## Выполните задания
A) Ответьте по тексту о Мазаччо и Микеланджело на вопросы ниже.
(i) Чьи видение действительности и способы ее выражения названы свойственными скорее скульптору, нежели живописцу?
(ii) Какая капелла упоминается в тексте?
(iii) О чем, согласно тексту, Мазаччо почти ничего не знал?
B) Продолжите текст о Мазаччо и Микеланджело, начав сразу после его последнего предложения.

## Отрывок текста
● ● ●
Он тоже был одинок, угрюм, неспокоен, измучен этим евангелием, которое должен был донести до людей, обременен своею громадной скорбной миссией, на завершение которой у него не будет времени. Он не писал с анекдотической тщательностью избитых пейзажей, а искал в положении частей тела и в выражении лиц драматическую правду бытия, жертвуя при этом всем тем, что было изяществом, элегантностью, виртуозной игрой, во имя правдивости отображения как возвышенного внутреннего содержания человеческой жизни, так и всех внешних аспектов, окружавших плоть, и именно поэтому Микеланджело видел в нем своего учителя, того самого, каким не мог стать для него Гирландайо. Присущие Мазаччо видение действительности и способы ее выражения, свойственные скорее скульптору, нежели живописцу, вызывали у Микеланджело чувство большой близости к нему, и он принимался с чутким и признательным усердием писать этих персонажей, которые дышали, двигались и словно отрывались от стены, чтобы предстать перед вами.
Позднее, покидая капеллу Бранкаччи, чтобы насладиться созерцанием Сада богов в окружении античных мраморов, он в конце концов понял, насколько суровый и молчаливый Мазаччо, почти ничего не знавший об этом древнем искусстве, был ближе к грекам, нежели все те, кто объявлял себя их учениками и наследниками.
● ● ●
## Предоставленные записи

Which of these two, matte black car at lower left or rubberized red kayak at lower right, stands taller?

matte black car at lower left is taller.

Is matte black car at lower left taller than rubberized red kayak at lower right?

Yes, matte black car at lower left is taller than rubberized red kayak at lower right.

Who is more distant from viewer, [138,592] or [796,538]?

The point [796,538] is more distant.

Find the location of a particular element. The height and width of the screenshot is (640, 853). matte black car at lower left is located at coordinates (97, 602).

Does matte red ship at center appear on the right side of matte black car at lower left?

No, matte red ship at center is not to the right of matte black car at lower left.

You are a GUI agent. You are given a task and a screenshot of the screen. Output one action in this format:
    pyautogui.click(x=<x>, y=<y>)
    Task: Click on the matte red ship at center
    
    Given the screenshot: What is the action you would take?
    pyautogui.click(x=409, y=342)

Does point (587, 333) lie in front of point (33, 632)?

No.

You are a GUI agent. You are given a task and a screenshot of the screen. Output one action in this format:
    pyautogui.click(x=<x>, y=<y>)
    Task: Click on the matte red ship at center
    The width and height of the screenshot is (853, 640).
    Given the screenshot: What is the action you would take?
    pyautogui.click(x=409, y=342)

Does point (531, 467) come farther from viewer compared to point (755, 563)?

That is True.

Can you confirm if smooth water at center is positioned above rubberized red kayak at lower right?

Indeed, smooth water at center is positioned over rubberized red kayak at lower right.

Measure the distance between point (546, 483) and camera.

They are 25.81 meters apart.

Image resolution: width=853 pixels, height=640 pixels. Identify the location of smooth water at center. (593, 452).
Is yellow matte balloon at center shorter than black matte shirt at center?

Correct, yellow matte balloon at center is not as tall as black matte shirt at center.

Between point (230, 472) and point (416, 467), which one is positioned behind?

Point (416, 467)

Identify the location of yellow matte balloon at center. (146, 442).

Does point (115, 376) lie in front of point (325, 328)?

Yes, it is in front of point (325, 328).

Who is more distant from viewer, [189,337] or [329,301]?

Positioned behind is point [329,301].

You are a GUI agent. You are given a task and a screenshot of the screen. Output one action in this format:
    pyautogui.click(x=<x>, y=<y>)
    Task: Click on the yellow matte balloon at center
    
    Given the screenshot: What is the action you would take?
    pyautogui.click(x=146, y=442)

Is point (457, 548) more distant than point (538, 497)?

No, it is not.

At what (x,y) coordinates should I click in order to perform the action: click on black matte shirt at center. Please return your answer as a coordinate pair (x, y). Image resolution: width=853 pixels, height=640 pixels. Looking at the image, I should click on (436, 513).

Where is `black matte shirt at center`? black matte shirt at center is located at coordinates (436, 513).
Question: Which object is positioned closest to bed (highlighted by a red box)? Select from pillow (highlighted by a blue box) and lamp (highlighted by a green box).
● ● ●
## Ответы по номерам
A)
(i) Мазаччо.
(ii) Капелла Бранкаччи.
(iii) О древнем искусстве.

B)
Рисовать так, как Мазаччо, копировать древние мраморы, осваивать магистральные направления техники своего искусства — всего этого вполне хватило бы для того, чтобы заполнить всю жизнь талантливого подростка. Он уже пробовал себя на небольших работах, которые доверял ему учитель. И в один прекрасный день, соблазненный головой какого-то старого, злорадно улыбающегося фавна, решил сделать такую же сам.
Он с удивительной тонкостью сумел выразить насмешливость взгляда, крупный хохочущий рот, всю какую-то полузвериную жизненную силу, рвавшуюся наружу из античного оригинала. Получалась маска совершенно исключительной выразительности, и ему оставалось сделать еще всего несколько последних ударов долотом. Он не услышал приближавшихся к нему шагов, а когда ему на плечо легла чья-то рука, вздрогнул, поднял голову и, узнав стоявшего перед ним человека, быстро поднялся на ноги.
Кто во Флоренции не знал этого продолговатого лица, источавшего такой свет разума, что люди забывали о приплюснутом носе, словно затуманенном цвете кожи и о тяжелой, выступавшей вперед челюсти? Микеланджело, бывало, замечал его издали, когда этот посетитель, часто навещавший собор Св. Марка, прогуливался под сводами галерей, окружавших двор, в сопровождении эрудитов-монахов и своих придворных философов. Но тот никогда не подходил к нему, и он никогда не слышал его голоса. И вот теперь он обращался к нему, не отрывая своих темных глаз от маски фавна в руках мальчика.